I won $263 Friday, but Gil didn't do as well, losing nearly $400. I think for a long time Gil was playing scared, because his big holdings didn't get good flops, or if they did, got beat. After a while he had sort of a shell-shocked look on his face, and stopped raising with his good holdings.

We left about 8:30 local time, because I hadn't got much sleep the night before and because Gil was in financial pain. We started back, but Gil figured he'd want to play again somewhere on Saturday, so we might as well stay nearby. We grabbed a room at a Super-8 about twenty miles back toward home.

And so we were up bright and early on Saturday to have breakfast and get to the casino at maybe 7 or 8AM local time, far earlier than most locals got there. In fact, when I sat down at the $10/$20 table, all three (!) of the other players had been on the table since the night before. Gil, still feeling the pain, sat down at $3/$6.

I normally like my short-handed play, but I never really accomplished much at the table, fluctuating between $50 down and $150 up for the first couple of hours. Not until the table filled up (when I was already up $100 or $150) did I hit my big hands, and big pots, and so when we left (fairly early again) I was up $510. There's something nice about having the cashier lay out $1000 for you; even if you bought in for $500, that's still a thousand freaking dollars there on the counter.

Also it was nice to have a good day at $10/$20, since there were a number of good players on the table, including one who I gathered was a pro. (Well, shit, so was I, now that I think about it.) There was really only one sucker on the table, and even he would do well at a lower-limit game. My take compares very favorably to the first time I sat $10/$20, at the Mirage in Las Vegas a couple of weeks ago. (See my trip report in my January archives.)
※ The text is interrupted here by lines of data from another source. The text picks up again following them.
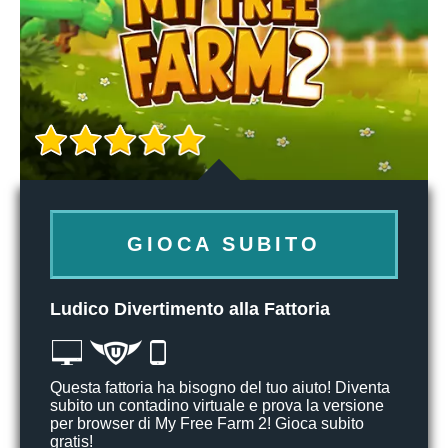
GIOCA SUBITO
Ludico Divertimento alla Fattoria
Questa fattoria ha bisogno del tuo aiuto! Diventa
subito un contadino virtuale e prova la versione
per browser di My Free Farm 2! Gioca subito
gratis!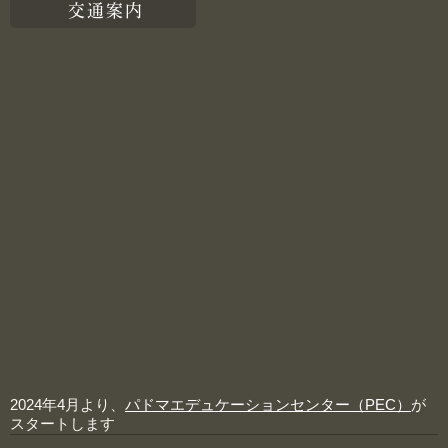
交通案内
2024年4月より、
パドマエデュケーションセンター（PEC）
が
スタートします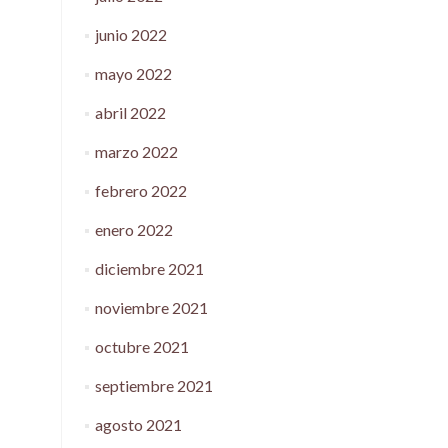
junio 2022
mayo 2022
abril 2022
marzo 2022
febrero 2022
enero 2022
diciembre 2021
noviembre 2021
octubre 2021
septiembre 2021
agosto 2021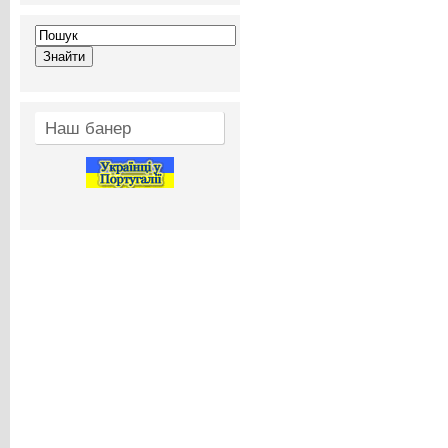
Наш банер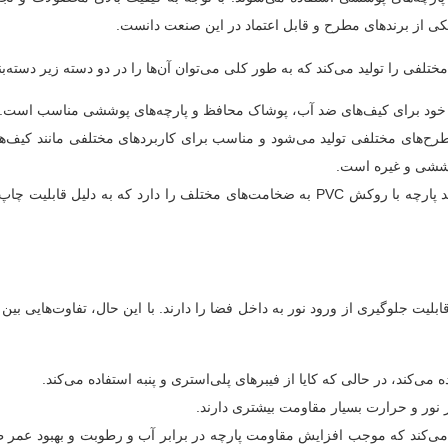
 با رنگ‌ها و طرح‌های مختلفی تولید می‌شود و مناسب برای کاربردهای مختلفی مانند کیف
وششی و غیره است.
همچنین، شرکت Kaya Textile با توجه به نیاز مشتریان، قابلیت تولید پارچه با روکش PVC به ضخامت‌های مختلف را دارد که به دل
ی هستند که قابلیت جلوگیری از ورود نور به داخل فضا را دارند. با این حال، تفاوت‌هایی بین
وکش پلی‌اتیلن استفاده می‌کند که موجب افزایش مقاومت پارچه در برابر آب و رطوبت و بهبود عم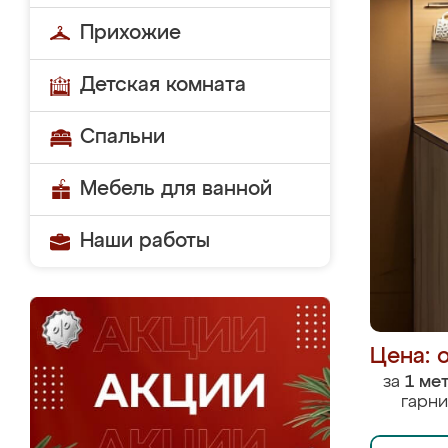
Прихожие
Детская комната
Спальни
Мебель для ванной
Наши работы
Цена: 
за
1 ме
гарни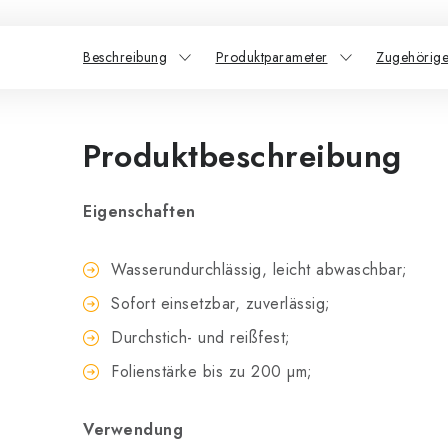
Beschreibung
Produktparameter
Zugehörige
Produktbeschreibung
Eigenschaften
Wasserundurchlässig, leicht abwaschbar;
Sofort einsetzbar, zuverlässig;
Durchstich- und reißfest;
Folienstärke bis zu 200 µm;
Verwendung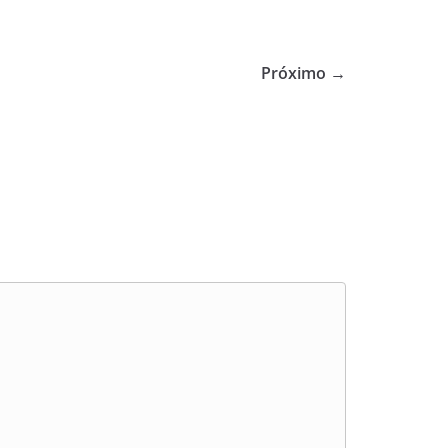
Próximo →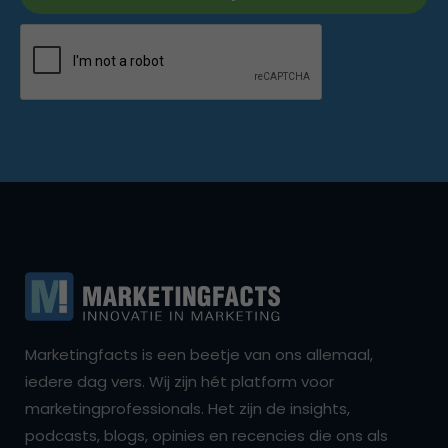
Marketingfacts is een beetje van ons allemaal,
iedere dag vers. Wij zijn hét platform voor
marketingprofessionals. Het zijn de insights,
podcasts, blogs, opinies en recencies die ons als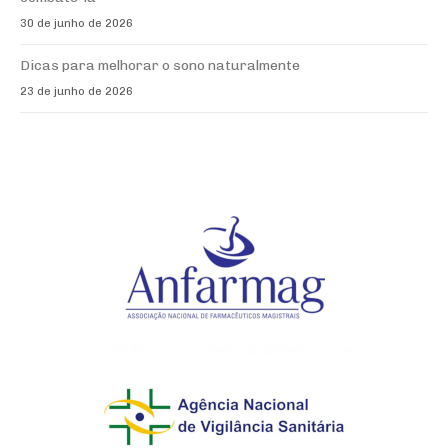
30 de junho de 2026
Dicas para melhorar o sono naturalmente
23 de junho de 2026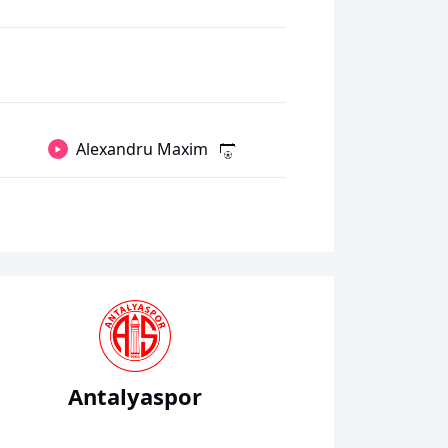
Alexandru Maxim
Antalyaspor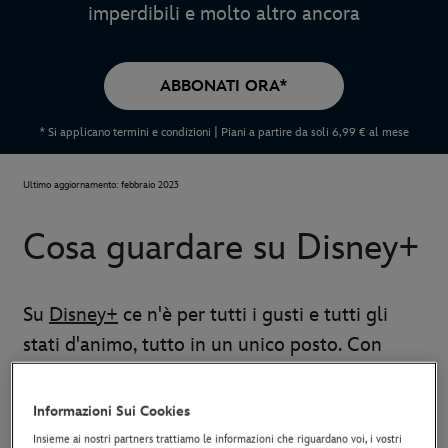
imperdibili e molto altro ancora
ABBONATI ORA*
* Si applicano termini e condizioni | Piani a partire da soli 6,99 € al mese
Ultimo aggiornamento: febbraio 2023
Cosa guardare su Disney+
Su
Disney+
ce n'è per tutti i gusti e tutti gli
stati d'animo, tutto in un unico posto. Con
l'intrattenimento senza confini di Disney, Pixar,
Marvel, Star Wars, National Geographic, Hulu
Informazioni Sui Cookies
e molto altro non ti annoi mai e c'è sempre
Insieme ai nostri partners trattiamo le informazioni che riguardano voi, i vostri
Gil did pretty well, too, going up nearly $200 at $3/$6. He said the table was almost perfect, with a lot of people seeing flops for one bet, and so Gil played a lot of Ax-suited hands for the flush draw ... correctly. He figures he only played ten or twelve hands to showdown the whole time, but won nearly all of them for huge pots. Strangely, he lamented the game because there was no challenge to it. Considering that his biggest customer is late paying him, taking the money sounds to me like a far better idea than playing for the challenge.

Most Amusing Moment ...

... was when I came back from the restroom, past some of the other table games, and noticed a big sign above one which said "TRUMP CRAPS."